▶ [Work required]: Only one stretch of the records below is wanted: the lines from the one holding "日，当时才11个月大的" through the one holding "restaurante con". Return it exactly, both ends included.

[Collected data entries]

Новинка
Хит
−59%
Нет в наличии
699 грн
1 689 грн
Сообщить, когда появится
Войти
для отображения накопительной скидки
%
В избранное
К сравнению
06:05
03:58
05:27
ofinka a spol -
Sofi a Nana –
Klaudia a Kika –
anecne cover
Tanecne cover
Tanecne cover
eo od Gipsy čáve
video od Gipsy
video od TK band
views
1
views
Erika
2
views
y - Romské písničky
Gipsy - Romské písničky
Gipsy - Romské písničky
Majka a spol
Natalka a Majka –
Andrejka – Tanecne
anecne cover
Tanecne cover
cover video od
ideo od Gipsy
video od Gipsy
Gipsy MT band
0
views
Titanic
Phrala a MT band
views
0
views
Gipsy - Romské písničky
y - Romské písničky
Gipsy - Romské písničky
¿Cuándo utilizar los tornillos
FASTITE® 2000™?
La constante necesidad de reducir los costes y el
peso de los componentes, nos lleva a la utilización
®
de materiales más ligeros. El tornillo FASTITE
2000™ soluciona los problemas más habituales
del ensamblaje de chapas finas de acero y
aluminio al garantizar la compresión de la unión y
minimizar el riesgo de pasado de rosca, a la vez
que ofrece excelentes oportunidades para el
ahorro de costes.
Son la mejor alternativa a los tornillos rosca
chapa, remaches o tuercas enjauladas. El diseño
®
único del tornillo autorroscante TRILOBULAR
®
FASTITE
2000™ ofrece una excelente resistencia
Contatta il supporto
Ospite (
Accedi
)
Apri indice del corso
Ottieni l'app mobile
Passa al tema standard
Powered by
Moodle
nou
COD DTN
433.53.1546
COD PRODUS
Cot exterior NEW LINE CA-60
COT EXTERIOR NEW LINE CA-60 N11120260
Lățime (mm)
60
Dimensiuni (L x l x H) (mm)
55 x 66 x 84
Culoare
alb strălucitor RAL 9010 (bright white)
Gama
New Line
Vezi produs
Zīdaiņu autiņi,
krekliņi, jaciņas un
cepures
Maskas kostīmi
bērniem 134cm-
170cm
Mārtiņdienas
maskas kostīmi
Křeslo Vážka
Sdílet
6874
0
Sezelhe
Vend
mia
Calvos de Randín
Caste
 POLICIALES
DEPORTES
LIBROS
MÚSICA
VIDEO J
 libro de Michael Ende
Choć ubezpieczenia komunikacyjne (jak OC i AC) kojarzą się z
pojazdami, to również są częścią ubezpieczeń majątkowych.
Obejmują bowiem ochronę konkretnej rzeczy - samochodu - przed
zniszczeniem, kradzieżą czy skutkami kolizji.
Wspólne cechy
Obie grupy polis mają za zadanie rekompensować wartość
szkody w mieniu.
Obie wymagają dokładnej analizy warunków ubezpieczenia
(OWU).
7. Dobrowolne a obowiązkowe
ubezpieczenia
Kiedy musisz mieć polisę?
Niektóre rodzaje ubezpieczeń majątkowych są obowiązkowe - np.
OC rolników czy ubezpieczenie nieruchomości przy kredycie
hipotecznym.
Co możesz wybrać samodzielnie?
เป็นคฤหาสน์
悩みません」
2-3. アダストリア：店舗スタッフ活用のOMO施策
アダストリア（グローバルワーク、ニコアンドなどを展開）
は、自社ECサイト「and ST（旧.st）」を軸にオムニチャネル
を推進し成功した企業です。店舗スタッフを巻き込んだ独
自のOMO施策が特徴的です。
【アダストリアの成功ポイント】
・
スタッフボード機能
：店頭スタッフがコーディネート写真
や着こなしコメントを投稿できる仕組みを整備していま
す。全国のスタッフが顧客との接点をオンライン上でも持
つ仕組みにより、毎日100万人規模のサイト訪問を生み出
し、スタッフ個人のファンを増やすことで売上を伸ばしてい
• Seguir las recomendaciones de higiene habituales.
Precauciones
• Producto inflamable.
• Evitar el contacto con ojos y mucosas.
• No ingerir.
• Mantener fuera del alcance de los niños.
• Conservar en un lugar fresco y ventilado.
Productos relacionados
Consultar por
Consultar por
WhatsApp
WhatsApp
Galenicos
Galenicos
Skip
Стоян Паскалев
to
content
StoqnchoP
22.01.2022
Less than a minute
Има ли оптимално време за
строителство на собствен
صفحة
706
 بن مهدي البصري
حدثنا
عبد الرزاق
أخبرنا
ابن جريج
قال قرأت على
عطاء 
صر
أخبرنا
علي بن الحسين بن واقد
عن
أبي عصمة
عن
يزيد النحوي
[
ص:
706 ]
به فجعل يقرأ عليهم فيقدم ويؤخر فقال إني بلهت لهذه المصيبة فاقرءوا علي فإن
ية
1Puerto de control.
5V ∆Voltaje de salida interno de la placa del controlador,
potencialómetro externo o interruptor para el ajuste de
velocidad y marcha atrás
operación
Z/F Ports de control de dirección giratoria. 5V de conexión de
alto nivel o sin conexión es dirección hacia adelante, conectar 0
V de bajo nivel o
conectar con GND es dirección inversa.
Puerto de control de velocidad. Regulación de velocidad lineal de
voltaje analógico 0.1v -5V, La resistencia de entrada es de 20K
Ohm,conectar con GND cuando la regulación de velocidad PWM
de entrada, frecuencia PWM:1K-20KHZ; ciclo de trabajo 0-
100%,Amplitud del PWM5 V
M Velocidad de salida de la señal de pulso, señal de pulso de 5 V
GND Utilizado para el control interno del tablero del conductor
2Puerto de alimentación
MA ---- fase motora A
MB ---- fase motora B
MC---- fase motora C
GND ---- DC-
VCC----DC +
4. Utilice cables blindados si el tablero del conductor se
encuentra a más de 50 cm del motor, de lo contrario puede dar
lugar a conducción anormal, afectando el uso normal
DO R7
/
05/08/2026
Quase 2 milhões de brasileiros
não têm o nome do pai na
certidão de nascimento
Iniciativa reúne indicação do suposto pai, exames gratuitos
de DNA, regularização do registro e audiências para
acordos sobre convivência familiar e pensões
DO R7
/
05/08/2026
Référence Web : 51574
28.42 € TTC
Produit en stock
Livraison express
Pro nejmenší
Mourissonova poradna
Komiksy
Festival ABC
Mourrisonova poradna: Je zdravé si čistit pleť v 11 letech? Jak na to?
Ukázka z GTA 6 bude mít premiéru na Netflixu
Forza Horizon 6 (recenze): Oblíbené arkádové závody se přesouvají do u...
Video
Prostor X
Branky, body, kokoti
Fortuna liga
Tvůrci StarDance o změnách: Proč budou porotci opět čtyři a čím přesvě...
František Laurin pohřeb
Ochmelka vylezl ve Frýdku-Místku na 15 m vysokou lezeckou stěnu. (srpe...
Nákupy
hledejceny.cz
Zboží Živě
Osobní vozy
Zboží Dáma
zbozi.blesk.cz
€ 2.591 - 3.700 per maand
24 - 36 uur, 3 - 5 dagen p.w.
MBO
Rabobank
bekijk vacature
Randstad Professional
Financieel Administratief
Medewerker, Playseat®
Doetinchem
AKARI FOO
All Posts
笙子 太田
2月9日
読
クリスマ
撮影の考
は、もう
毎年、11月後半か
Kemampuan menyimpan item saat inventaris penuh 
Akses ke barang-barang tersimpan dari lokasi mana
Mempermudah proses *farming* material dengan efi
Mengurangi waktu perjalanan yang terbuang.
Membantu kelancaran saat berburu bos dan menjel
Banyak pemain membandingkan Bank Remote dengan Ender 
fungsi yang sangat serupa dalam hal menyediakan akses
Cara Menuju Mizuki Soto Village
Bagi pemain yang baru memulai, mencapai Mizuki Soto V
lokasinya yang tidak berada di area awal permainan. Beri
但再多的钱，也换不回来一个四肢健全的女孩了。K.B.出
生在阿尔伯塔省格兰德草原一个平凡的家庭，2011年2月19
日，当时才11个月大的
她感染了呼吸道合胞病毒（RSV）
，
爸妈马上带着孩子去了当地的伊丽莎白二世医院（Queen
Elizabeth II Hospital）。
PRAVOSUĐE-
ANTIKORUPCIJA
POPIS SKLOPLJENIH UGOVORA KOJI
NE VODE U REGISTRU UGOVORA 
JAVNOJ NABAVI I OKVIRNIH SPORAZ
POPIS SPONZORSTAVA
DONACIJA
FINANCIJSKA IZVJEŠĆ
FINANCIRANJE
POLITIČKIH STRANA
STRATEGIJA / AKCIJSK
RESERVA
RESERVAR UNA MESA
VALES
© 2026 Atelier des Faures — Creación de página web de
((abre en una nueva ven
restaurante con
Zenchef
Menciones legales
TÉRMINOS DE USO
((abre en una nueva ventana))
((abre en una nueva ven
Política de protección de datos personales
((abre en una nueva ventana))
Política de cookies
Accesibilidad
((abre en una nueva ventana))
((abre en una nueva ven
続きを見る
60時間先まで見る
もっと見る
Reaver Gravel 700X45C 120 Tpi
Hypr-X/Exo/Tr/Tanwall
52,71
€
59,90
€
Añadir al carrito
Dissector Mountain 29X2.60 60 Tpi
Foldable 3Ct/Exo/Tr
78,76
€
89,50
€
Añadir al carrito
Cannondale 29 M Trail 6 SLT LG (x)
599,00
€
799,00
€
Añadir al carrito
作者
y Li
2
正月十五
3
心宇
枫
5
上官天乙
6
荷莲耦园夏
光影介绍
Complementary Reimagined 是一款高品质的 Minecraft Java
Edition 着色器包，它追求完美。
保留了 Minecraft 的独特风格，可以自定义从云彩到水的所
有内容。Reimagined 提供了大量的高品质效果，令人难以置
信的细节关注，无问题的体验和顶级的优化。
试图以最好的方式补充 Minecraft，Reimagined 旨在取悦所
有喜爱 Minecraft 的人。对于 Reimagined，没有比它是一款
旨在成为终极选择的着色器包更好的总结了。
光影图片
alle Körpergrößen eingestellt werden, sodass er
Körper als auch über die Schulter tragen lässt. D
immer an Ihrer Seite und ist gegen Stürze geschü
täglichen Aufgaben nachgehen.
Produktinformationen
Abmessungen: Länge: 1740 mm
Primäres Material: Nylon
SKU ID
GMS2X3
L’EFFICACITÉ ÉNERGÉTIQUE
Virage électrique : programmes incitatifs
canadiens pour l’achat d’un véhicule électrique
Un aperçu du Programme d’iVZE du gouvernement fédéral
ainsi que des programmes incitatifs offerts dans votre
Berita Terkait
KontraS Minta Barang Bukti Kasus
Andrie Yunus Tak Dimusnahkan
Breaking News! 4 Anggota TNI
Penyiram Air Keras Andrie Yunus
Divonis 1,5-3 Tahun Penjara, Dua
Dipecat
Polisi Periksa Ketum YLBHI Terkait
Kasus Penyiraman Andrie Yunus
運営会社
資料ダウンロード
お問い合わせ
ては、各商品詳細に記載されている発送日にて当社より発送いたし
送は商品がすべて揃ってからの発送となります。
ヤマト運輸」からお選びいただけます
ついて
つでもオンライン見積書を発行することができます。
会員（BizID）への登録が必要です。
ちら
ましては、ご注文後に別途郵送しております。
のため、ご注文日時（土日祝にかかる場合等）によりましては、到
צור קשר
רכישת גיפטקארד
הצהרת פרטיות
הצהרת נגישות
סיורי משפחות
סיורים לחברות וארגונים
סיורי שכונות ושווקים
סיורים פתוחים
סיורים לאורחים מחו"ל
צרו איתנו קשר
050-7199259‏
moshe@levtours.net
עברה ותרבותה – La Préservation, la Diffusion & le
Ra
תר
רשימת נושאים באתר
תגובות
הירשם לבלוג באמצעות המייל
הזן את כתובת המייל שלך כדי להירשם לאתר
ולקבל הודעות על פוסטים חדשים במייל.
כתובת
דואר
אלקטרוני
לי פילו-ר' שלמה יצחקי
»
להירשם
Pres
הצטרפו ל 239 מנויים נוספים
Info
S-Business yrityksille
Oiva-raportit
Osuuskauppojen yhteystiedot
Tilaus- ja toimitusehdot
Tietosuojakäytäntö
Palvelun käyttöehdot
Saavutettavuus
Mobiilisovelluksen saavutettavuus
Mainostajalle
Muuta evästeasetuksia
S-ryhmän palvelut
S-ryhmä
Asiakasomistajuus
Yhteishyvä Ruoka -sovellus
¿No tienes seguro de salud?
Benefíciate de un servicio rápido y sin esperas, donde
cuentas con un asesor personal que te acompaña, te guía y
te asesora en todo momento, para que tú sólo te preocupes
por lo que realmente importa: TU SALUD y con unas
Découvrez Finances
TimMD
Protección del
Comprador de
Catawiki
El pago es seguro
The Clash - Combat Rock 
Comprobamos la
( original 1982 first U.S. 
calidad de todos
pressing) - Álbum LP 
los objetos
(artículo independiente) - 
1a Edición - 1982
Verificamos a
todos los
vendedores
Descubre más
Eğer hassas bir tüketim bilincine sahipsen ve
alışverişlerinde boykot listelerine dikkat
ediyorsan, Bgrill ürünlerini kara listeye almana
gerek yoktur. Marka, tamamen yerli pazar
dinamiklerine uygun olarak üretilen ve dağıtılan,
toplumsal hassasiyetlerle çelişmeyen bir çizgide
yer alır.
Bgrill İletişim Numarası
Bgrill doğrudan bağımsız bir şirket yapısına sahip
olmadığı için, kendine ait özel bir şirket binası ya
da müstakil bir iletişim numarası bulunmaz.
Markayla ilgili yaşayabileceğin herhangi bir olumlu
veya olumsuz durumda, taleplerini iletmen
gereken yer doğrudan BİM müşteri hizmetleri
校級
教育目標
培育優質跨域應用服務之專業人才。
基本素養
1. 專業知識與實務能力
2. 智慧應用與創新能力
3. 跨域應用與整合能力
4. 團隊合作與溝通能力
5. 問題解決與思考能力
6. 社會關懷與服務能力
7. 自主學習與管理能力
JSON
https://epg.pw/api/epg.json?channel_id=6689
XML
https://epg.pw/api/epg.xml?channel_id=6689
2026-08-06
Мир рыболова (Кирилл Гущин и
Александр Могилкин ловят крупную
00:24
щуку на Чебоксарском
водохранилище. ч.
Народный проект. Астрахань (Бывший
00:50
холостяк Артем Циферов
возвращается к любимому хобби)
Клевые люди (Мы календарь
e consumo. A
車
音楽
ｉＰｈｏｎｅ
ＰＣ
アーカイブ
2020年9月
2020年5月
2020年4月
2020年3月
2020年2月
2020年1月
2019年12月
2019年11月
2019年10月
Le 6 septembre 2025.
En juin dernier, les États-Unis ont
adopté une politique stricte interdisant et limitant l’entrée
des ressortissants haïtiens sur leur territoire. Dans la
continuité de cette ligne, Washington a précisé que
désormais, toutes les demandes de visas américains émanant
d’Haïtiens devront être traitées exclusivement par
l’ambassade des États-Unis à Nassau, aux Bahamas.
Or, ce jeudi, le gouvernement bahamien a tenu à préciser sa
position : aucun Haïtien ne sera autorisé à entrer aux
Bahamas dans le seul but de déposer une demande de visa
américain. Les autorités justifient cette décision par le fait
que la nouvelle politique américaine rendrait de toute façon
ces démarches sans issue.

▶ [Task output]:
日，当时才11个月大的
她感染了呼吸道合胞病毒（RSV）
，
爸妈马上带着孩子去了当地的伊丽莎白二世医院（Queen
Elizabeth II Hospital）。
PRAVOSUĐE-
ANTIKORUPCIJA
POPIS SKLOPLJENIH UGOVORA KOJI
NE VODE U REGISTRU UGOVORA 
JAVNOJ NABAVI I OKVIRNIH SPORAZ
POPIS SPONZORSTAVA
DONACIJA
FINANCIJSKA IZVJEŠĆ
FINANCIRANJE
POLITIČKIH STRANA
STRATEGIJA / AKCIJSK
RESERVA
RESERVAR UNA MESA
VALES
© 2026 Atelier des Faures — Creación de página web de
((abre en una nueva ven
restaurante con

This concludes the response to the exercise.